• _STUDY QUESTIONS_:
1) List the features that, according to Catalyst, set MarzAA apart from other approved bypassing agents in the MarzAA text.
2) Give the stretch of the MarzAA text from "Preclinical studies have" through "and B patients." again, switching "successful" to "effective".

To control bleeds, these inhibitor-positive patients are often treated with bypassing agents, which promote blood clotting through alternative mechanisms that do not involve the administration of conventional clotting factors. These treatments, given directly into the bloodstream, require technical expertise to administer and are often associated with pain and prolonged bleeding.

MarzAA is a lab-made, next-generation version of the blood-clotting factor VIIa (FVIIa). According to Catalyst, the experimental therapy stands out from other approved bypassing agents for combining higher clot-generating activity and longer activity at the site of bleeding with a subcutaneous, or under-the-skin, route of administration.

As such, MarzAA is expected to be an effective and more convenient approach to prevent or treat bleeds in hemophilia patients with inhibitors.

Preclinical studies have shown that the therapy was as effective at reducing bleeds as Novo Nordisk’s NovoSeven RT (recombinant FVIIa), an approved bypassing agent, in a mouse model of hemophilia A. It was also successful at controlling spontaneous bleeds in a dog model of hemophilia A.

Moreover, results from a previous Phase 2/3 trial (NCT03407651) showed that daily preventive treatment with MarzAA safely lowered the number of annual bleeding episodes and the proportion of days with bleeds in hemophilia A and B patients.

These promising data prompted the launch of the pivotal, global, Phase 3 Crimson-1 trial, which is evaluating the safety and effectiveness of MarzAA against standard of care for on-demand treatment of spontaneous or traumatic bleeds in hemophilia A and B patients with inhibitors.

• _PROVIDED RECORDS_:

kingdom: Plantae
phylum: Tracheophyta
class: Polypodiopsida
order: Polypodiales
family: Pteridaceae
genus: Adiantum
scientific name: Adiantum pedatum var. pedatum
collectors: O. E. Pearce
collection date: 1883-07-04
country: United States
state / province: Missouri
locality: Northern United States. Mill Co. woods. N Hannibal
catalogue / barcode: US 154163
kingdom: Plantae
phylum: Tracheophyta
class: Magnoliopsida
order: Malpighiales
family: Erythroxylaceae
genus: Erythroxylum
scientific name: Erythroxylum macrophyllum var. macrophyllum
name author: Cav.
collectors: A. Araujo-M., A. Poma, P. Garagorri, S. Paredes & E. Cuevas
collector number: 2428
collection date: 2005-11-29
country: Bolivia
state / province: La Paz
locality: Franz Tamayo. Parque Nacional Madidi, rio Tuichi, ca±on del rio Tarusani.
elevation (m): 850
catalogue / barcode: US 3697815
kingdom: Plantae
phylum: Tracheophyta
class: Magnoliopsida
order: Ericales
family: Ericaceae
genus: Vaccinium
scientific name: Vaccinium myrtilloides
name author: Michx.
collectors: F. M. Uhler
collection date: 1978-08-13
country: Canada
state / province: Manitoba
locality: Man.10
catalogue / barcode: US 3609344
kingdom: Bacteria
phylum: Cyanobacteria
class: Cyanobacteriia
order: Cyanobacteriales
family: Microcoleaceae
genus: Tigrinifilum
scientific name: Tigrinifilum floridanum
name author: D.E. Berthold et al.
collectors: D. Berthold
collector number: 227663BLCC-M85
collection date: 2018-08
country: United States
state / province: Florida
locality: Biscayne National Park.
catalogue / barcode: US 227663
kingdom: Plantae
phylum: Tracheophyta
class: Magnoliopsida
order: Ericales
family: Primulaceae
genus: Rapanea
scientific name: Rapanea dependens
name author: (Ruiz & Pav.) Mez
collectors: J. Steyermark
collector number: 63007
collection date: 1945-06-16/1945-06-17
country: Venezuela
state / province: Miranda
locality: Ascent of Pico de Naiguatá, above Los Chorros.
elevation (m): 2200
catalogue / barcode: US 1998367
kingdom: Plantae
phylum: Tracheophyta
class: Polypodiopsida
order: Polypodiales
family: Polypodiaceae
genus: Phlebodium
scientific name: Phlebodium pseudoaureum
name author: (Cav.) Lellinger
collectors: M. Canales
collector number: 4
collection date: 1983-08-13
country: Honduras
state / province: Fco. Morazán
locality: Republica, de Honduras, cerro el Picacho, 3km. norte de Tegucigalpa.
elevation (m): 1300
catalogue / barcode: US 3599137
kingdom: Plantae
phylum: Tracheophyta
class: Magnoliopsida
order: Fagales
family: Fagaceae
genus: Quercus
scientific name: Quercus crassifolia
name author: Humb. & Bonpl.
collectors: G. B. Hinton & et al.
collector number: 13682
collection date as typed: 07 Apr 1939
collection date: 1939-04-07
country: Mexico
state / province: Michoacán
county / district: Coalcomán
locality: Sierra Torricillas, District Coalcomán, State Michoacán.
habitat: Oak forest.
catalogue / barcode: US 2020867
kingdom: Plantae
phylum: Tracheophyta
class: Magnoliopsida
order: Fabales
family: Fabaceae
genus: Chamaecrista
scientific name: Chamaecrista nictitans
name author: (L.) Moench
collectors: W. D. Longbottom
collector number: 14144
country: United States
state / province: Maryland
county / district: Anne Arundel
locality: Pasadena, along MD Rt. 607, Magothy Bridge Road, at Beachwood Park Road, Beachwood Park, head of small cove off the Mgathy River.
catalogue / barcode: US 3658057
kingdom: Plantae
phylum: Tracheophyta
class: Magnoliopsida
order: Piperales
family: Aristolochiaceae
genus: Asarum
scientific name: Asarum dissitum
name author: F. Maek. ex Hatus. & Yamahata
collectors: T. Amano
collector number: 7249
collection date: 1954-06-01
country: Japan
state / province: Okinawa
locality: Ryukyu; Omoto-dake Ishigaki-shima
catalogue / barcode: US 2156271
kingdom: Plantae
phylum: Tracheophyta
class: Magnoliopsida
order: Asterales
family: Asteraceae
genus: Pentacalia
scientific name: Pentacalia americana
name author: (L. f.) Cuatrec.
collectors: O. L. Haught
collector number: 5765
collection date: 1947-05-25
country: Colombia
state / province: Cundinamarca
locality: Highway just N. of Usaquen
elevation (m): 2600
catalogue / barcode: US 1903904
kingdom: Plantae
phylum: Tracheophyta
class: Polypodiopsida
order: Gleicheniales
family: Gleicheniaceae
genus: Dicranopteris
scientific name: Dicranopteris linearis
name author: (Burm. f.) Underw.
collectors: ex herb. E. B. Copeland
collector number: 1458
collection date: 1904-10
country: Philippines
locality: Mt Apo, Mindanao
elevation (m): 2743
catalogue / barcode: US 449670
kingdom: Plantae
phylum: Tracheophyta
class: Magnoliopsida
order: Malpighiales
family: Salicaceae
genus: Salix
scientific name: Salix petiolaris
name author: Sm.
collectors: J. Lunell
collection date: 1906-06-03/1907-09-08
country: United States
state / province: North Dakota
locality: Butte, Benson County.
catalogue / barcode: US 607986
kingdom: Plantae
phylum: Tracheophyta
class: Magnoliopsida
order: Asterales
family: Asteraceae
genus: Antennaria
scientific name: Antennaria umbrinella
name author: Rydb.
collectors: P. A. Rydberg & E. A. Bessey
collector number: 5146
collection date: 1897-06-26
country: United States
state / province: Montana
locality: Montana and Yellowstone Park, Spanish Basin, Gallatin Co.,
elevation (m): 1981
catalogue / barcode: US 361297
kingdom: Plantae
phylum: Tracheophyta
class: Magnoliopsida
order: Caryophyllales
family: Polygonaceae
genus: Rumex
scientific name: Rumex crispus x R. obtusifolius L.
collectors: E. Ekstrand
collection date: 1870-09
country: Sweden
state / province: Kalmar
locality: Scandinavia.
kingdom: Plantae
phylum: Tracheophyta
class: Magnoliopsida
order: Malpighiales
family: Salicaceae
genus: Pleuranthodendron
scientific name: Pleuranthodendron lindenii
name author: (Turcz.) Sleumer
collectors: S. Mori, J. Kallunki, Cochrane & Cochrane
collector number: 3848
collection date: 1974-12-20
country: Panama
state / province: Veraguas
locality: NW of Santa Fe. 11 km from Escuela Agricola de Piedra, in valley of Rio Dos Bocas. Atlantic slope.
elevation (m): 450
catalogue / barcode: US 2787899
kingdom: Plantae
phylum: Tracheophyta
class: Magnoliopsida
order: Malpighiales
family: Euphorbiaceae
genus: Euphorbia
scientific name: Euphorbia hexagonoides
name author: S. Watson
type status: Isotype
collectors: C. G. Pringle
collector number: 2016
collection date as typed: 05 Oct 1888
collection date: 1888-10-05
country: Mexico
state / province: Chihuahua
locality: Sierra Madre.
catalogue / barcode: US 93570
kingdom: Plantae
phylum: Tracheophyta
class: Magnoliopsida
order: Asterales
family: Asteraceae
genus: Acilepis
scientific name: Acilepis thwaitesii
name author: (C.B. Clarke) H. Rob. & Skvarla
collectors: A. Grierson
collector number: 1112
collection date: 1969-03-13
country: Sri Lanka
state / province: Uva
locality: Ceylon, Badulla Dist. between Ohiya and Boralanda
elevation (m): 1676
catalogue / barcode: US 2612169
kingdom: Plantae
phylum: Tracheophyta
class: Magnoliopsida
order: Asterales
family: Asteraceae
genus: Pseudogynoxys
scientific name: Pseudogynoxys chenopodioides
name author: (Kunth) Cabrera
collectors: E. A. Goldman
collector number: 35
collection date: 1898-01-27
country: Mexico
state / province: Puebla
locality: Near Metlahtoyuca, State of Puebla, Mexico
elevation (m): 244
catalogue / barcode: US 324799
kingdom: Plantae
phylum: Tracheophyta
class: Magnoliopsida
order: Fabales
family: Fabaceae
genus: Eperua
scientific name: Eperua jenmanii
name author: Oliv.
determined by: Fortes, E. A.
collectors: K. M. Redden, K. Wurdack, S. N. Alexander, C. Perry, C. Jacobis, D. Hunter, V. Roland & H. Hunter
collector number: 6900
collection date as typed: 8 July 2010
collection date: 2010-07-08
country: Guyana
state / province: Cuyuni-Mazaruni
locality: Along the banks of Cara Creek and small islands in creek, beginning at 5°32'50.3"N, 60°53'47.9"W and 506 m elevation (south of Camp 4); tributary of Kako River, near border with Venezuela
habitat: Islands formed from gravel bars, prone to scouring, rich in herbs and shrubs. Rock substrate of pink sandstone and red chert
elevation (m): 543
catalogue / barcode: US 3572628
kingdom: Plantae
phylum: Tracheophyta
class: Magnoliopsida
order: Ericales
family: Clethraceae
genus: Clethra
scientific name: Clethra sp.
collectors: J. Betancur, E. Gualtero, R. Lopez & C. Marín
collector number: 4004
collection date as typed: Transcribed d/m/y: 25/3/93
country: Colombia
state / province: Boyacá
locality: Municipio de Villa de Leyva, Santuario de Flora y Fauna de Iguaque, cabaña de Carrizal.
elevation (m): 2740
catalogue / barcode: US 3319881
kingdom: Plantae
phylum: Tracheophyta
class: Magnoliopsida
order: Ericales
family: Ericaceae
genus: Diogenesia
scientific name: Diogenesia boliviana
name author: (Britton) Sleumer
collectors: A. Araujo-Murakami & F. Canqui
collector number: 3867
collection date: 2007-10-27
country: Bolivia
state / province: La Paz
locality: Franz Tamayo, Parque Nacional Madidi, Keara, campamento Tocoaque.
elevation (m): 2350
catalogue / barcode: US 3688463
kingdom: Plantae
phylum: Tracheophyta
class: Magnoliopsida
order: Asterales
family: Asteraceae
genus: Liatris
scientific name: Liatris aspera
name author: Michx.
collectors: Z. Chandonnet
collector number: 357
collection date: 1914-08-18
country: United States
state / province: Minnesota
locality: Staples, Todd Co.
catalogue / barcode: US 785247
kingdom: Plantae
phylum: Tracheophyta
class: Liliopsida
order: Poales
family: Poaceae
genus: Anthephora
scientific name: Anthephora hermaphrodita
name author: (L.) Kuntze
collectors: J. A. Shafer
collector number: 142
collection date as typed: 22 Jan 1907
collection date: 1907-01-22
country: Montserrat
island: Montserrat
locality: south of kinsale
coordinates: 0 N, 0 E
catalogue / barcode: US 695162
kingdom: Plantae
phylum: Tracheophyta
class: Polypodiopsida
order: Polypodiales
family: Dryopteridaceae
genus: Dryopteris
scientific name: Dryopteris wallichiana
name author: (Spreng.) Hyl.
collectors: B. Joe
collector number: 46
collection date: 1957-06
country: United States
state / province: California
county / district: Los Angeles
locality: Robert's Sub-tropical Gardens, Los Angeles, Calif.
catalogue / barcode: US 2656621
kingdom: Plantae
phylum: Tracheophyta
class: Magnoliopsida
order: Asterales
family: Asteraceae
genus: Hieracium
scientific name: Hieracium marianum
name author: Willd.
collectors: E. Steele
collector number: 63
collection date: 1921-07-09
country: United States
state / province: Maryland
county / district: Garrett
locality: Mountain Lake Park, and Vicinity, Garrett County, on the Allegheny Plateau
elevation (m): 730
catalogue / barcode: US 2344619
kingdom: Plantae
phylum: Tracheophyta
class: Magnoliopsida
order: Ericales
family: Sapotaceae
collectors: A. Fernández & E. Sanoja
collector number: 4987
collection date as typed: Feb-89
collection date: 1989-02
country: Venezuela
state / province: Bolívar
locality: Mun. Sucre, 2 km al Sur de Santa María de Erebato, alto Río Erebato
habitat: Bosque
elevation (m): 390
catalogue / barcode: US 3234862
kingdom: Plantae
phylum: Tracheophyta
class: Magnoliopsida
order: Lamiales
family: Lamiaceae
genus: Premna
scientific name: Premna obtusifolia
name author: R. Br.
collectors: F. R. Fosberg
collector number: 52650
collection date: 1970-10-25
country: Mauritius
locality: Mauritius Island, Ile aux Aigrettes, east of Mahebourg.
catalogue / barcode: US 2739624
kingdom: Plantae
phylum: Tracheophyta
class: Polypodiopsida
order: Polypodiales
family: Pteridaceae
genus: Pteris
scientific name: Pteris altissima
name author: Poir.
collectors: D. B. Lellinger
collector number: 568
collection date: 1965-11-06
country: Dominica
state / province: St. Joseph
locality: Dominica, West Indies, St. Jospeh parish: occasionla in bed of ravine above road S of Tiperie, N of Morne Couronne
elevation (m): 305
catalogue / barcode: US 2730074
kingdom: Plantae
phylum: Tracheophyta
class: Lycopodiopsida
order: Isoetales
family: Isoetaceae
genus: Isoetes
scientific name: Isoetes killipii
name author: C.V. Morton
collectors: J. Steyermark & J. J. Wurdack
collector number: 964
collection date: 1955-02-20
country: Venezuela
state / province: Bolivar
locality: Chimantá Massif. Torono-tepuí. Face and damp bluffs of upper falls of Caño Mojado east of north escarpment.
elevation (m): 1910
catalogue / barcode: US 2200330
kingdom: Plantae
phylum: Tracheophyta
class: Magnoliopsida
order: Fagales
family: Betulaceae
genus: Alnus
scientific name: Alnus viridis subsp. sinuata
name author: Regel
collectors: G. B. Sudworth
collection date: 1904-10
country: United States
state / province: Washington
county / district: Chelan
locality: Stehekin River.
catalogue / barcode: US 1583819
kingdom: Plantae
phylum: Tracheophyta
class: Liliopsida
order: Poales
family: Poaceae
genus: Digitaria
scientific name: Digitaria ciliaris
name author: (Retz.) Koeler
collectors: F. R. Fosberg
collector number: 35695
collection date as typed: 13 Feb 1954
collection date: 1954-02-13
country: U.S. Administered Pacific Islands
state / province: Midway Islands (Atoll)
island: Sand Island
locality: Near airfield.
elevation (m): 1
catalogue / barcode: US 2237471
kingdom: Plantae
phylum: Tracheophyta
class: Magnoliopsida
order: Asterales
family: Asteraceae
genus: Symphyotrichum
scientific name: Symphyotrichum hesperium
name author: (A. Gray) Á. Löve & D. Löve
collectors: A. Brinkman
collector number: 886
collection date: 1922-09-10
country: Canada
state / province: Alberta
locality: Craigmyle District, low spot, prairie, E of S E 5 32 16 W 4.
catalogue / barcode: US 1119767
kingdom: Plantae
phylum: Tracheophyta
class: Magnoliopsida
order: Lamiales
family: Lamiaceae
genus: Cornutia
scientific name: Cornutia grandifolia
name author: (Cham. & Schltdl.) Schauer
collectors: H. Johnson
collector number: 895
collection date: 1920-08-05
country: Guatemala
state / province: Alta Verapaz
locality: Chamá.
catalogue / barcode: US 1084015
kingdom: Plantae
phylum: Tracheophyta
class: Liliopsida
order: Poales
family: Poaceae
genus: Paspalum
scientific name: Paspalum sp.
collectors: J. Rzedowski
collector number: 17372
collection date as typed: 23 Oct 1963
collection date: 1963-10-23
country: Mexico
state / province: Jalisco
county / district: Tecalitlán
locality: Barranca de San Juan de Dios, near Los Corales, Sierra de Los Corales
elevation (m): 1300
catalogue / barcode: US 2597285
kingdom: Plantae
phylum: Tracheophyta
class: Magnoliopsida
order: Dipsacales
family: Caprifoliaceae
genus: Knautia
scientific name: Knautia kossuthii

• _ANSWERS BY ITEM NUMBER_:
1) Higher clot-generating activity; longer activity at the site of bleeding; a subcutaneous, or under-the-skin, route of administration.

2)
Preclinical studies have shown that the therapy was as effective at reducing bleeds as Novo Nordisk’s NovoSeven RT (recombinant FVIIa), an approved bypassing agent, in a mouse model of hemophilia A. It was also effective at controlling spontaneous bleeds in a dog model of hemophilia A.

Moreover, results from a previous Phase 2/3 trial (NCT03407651) showed that daily preventive treatment with MarzAA safely lowered the number of annual bleeding episodes and the proportion of days with bleeds in hemophilia A and B patients.